天才シャルル・ルクレールは、フェラーリ昇格1年目でF1タイトル争いに食い込めるか?
来シーズンの注目ドライバー筆頭候補の一人が、シャルル・ルクレールである事に疑いはない。21歳のモナコ人ドライバーは、F1参戦1年目にしてキミ・ライコネンをザウバーへと追いやり、1961年のリカルド・ロドリゲスに次ぐ若さでマラネロの門をくぐる事になった。
ルクレールは2019年に4度のF1ワールドチャンピオン、セバスチャン・ベッテルをチームメイトに迎え、フェラーリのレギュラードライバーとしてF1世界選手権を戦う事になるが、マウリツィオ・アリバベーネ代表は、ルクレールとベッテルは”異なるキャリアの段階”にいるとして、タイトル争いに絡む事を期待していない。だが、ジュニア時代から切磋琢磨してきたライバルはそうは考えていない。
「来年シャルルがタイトル争いに絡むのは間違いないと思う。僕にとっては何の驚きでもないよ」若手ホープとして、メルセデスのトト・ウォルフが将来のF1ワールドチャンピオン候補と考えるエステバン・オコンは、RaceFans.netに対してこのように見解を述べた。
「彼のことはよく知ってるんだ。最初にシャルルとレースをしたのは2005年のことだった。僕らは当時7歳と8歳で、あれはミニカートのレースだった。1位と2位を走ってた時の事だったんだけど、最終ラップの最終コーナーでクラッシュしちゃったんだ。彼はリタイヤで、僕は6位か7位に終わってしまった」
「それが最初の出会いだった。それ以来僕らは一緒にキャリアを歩んできた。会ったその日に、彼の才能を確信したよ。シャルルはその場で最も速いドライバーだったんだ」
ルクレールは2014年にフォーミュラ・ルノー2.0で選手権2位、15年のマカオF3で2位を獲得した後、16年にARTグランプリからGP3シリーズに参戦。アレックス・アルボンに大差をつけてタイトルを獲得すると、翌年にはFIA F2選手権で22戦中7戦を上げ、圧倒的な強さでF2初代ワールドチャンピオンに輝いた。
2018年にアルファロメオ・ザウバーでF1デビューを果たすと、ベテランのチームメイト、マーカス・エリクソンに対して予選で17勝、勝率にして81%を叩き出し、平均して0.43秒ものギャップを築き上げた。
この活躍を受けてFIAドライバー・コミッションは、2018年のFIAルーキー・オブ・ザ・イヤーにルクレールを選出。FIA-F2選手権時代に続く2年連続の快挙であった。

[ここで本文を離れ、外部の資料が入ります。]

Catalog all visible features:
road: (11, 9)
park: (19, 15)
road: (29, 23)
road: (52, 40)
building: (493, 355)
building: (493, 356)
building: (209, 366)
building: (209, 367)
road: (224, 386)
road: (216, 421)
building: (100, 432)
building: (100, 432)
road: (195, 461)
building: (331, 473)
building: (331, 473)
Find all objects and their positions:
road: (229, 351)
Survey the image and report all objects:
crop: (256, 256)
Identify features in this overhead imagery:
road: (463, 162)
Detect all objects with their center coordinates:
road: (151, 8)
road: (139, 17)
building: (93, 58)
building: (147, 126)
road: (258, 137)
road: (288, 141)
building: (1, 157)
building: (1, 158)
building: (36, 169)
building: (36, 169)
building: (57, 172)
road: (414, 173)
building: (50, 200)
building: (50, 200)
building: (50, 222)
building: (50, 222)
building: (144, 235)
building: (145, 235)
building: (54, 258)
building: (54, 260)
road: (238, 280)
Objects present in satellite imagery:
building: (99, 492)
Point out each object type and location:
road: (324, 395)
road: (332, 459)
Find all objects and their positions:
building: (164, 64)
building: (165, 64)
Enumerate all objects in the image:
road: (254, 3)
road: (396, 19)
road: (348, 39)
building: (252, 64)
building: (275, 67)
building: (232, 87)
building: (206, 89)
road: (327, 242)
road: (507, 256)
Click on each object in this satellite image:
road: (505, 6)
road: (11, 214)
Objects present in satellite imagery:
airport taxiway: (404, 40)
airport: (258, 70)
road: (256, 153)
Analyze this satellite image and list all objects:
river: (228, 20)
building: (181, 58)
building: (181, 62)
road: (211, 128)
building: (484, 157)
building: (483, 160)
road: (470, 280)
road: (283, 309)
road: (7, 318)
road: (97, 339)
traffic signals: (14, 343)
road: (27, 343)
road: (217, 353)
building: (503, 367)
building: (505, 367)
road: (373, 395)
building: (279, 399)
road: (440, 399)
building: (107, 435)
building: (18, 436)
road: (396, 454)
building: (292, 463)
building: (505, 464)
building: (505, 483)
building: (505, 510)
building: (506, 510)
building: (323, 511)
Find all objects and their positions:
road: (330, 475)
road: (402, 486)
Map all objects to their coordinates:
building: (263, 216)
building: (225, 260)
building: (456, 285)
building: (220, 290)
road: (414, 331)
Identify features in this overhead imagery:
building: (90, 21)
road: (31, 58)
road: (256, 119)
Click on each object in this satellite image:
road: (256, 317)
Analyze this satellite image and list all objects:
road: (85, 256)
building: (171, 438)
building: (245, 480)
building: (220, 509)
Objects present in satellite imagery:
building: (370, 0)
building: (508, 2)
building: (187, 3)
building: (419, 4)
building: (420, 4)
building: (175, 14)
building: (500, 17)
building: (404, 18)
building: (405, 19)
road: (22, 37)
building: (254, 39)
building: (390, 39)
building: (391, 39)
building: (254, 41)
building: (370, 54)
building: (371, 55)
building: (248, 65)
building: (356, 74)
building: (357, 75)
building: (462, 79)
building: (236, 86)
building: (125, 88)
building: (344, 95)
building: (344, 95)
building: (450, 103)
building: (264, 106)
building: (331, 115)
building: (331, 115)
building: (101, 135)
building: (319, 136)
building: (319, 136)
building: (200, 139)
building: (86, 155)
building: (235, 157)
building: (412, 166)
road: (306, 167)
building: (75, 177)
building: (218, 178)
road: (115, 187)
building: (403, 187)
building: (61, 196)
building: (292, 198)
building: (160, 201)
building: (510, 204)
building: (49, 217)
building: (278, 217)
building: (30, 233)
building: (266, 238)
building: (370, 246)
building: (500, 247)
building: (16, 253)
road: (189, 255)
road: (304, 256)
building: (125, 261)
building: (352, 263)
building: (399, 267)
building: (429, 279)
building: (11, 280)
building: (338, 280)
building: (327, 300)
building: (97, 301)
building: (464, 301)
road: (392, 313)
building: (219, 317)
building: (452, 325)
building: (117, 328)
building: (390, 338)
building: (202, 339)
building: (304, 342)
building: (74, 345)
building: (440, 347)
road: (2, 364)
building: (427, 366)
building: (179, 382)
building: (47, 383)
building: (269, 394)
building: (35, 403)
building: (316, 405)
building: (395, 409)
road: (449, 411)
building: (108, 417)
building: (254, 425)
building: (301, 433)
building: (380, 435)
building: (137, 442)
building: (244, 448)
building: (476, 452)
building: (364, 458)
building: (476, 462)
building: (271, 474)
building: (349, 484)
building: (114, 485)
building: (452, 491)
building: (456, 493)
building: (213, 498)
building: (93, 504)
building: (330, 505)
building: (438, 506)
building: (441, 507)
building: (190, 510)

そう、ルクレールは天才と呼ぶに相応しい実力を備えたドライバーなのだ。
フェラーリ1年目にルクレールがチャンピオンシップに絡むと予想するのはオコンだけではない。来年、6度目の選手権制覇を目指すメルセデスAMGのルイス・ハミルトンも「若い連中がのし上がってきてるから、かなり注意しなきゃならない」と述べ、ルクレールを驚異とみなしている。
来年は空力関連のレギュレーションが変更されるため、チーム間の勢力図が変化する事が期待されている。だが、それでもなお、シルバーアローと跳ね馬がしのぎを削り合う事に疑いはない。フェラーリのマシンを駆る以上、ルクレールが目指すのは勝利のみ。ベッテルのサポートする気はさらさらないようだ。
「どんなチームでも同じだと思うけど、同じ立場でシーズンをスタートしても、ある時点でどちらかがチャンピオンシップを賭けて戦い、もう一人はそこからこぼれ落ちるものだ」とルクレール。
「セカンドドライバーがファーストドライバーをサポートするのは当たり前の事だと思うし、そういう心づもりでいる。もし僕がセカンドドライバーの立場になったとすれば、タイトルの可能性はないからね」
「でも、僕はセカンドドライバーになるためにフェラーリに移籍するつもりはない」
ルクレールは来年、地元モナコとフェラーリの聖地モンツァでの2勝を目標に掲げている。